On Wednesday morning, December 13, I woke to the news that former U.S. attorney, Doug Jones beat former Alabama chief justice, Roy Moore in the 2017 Alabama senate race. I also woke to a country in shock. Before I get too deep into this, can we all just take a second and acknowledge how odd it is (or should be) that the nation is shocked that a 9 times accused pedophile and apparent slavery enthusiast who once pulled a gun on stage at a campaign rally lost an election? I mean, I get that Alabama hasn’t voted blue in 3 decades, but we still need to sit and reflect on how low the bar has been set in Trump’s America for what constitutes proper decorum for an elected official. Moving on, though…

The way it breaks down: white voters, who made up 66% of the electorate voted 68% in favor for Moore, while black people, who represented a surprising 29% of the electorate (despite being just 26% of Alabama’s population) voted 96% in favor of Jones.

Moore led the race for most of election day and I imagine a lot of moonshine was getting prepped for celebration that night right up until cities like Selma, Mobile and Montgomery started counting ballots and black voters pushed Doug Jones over the edge to become the first democrat senator seated in The Heart of Dixie since 1992.

Most media outlets seem to agree that black voters are largely responsible for the Jones’s victory and liberals and moderates soon took to social media to sing our praises: “Hallelujah, black people have saved us from ourselves, again!”

Black people get a lot of criticism for our (perceived) collective loyalty to a single party.

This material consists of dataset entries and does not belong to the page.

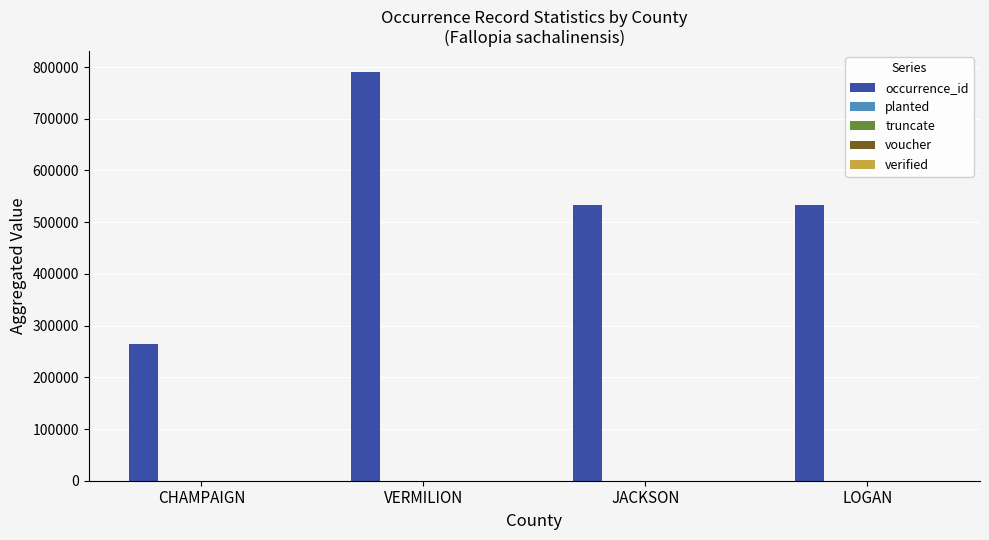

Reading right to left, what are all the values shown in this chart?

occurrence_id: 533512	533511	791082	263692
planted: 0	0	0	0
truncate: 0	0	0	0
voucher: 0	0	3	1
verified: 0	0	0	0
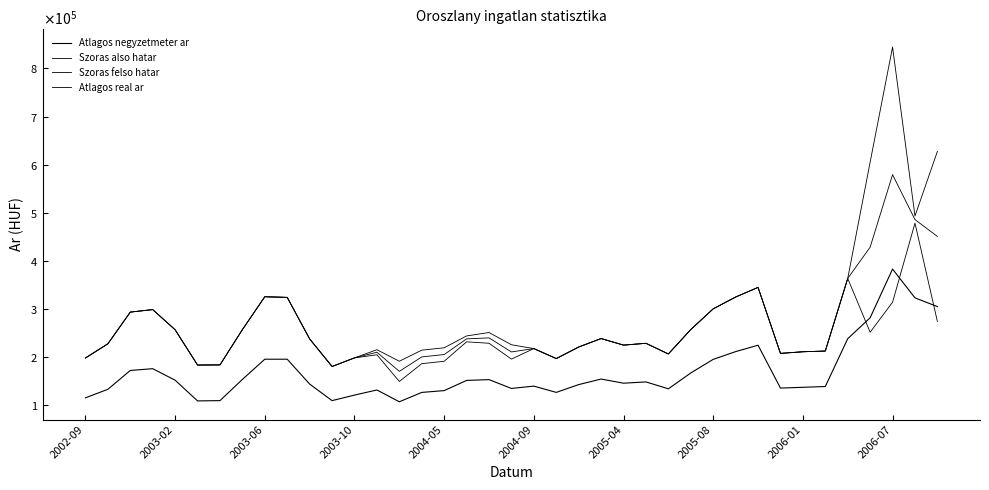

Is this an area chart (filled region under the line)?

No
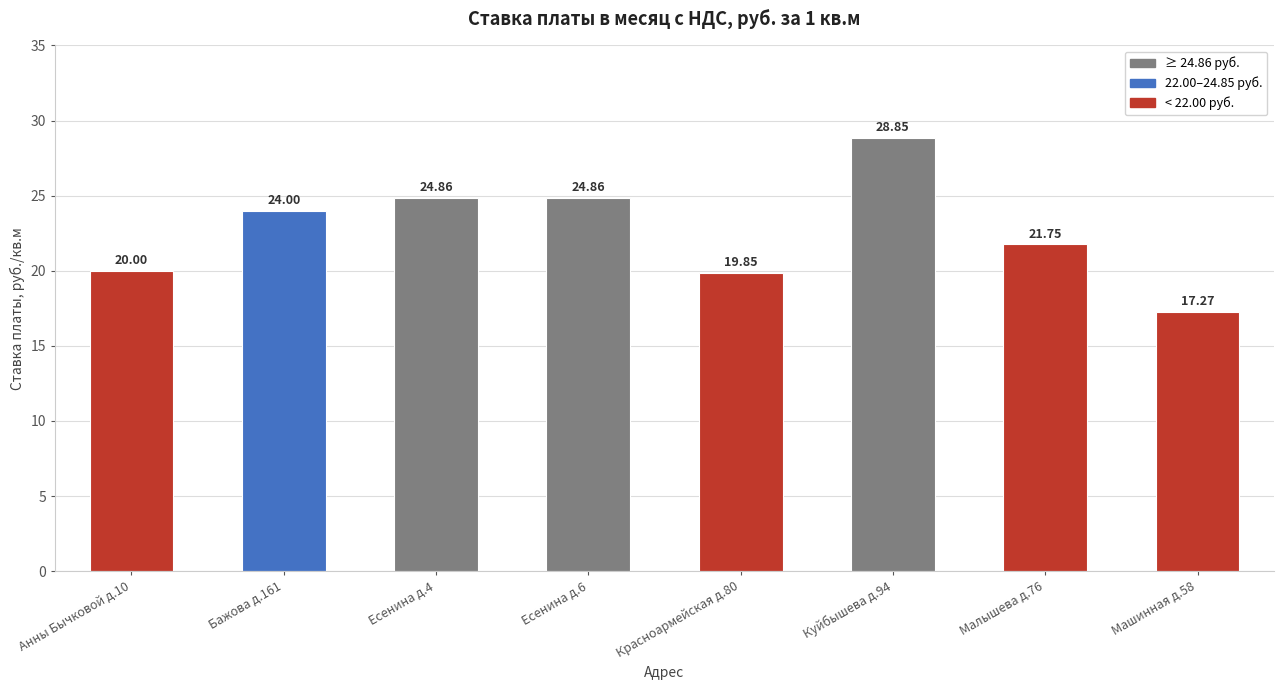

What is the sum of all values?

181.4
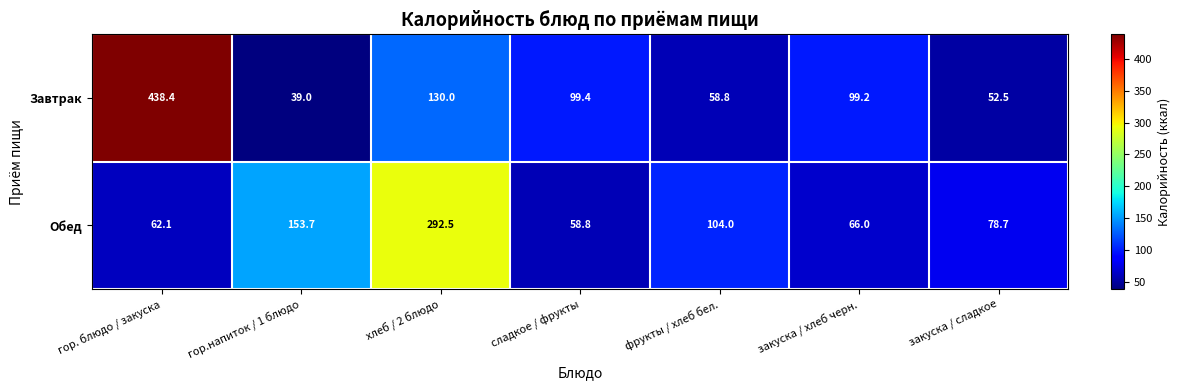

How many values in the Обед series are below 78?

3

We’ve been described as slaves on the Democratic plantation for settling for the lesser of two evils and I find it interesting that we’re suddenly being praised for voting the same way now that we’re settling for a candidate who isn’t visibly crazy.

Black Alabamans didn’t vote for the guy who only thinks the first 10 amendments of the constitution are useful (The 13th amendment abolished slavery, the 14th amendment guarantees birthright citizenship and equal protection under the law and 15th amendment gave us equal voting rights…. bun nah, scrap’em). They didn’t vote for someone who would turn the clock back a century and a half. (We can at least agree he would send us back before the invention of the automobile. There’s just no other way to explain a sane adult opting to ride to the polls on horseback… I’m sorry.)

They also didn’t vote for the guy who has been accused by over half a dozen women of pursuing and assaulting them as teens when he was in his 30s. (Side note: white women voted 63% for Moore which is only 10% more than they voted for Donald Trump. One can only wonder how much old, gross predator is too much old, gross predator for the white, female voter to tolerate.)

The truth is, contrary to popular opinion, black people do vote in their best interest much (if not most) of the time. Black citizens of Alabama voted for the man who faced down the KKK to prosecute the murders of four slain black girls instead of the rapey racist who pulls guns out on stage to prove himself a 2nd amendment advocate.

When you’re on a sinking ship and you’re in a position to take action that might keep you afloat, you do it rather than drown. The fact that the lazy human paper weights below deck (who remain unconvinced the ship is sinking at all even though they’ve been sneaking jager shots to the captain all night) get to survive along with you doesn’t change the fact that you saved the ship because you happen to be a passenger on it. (I should probably take this time to admit I have no idea what white people drink. I just imagine it’s all jager and moonshine.)

While I do believe our votes typically align with our better interests, there’s no denying that going blue so overwhelmingly and consistently gets the black vote taken for granted. It would be nice if more people who are rushing to social media to praise us for showing good sense in the voting booth would also call for Doug Jones and other politicians like him to thank black voters, not just on Twitter and over a celebratory champagne toast, but through policy and legislation. Jones needs to be persistently pressured to work for black Alabamans, not just for their vote. So far, the vast majority of who I see on the web making it a point to mention this are black people.

Too often, we vote our conscience and the population benefits, but when it’s time to talk about solutions for racial injustice, we’re still the only ones in the room. This is what we need to see change and if moderate and liberal America really wants to show appreciation for the black vote, they need to advocate and actively participate in that change.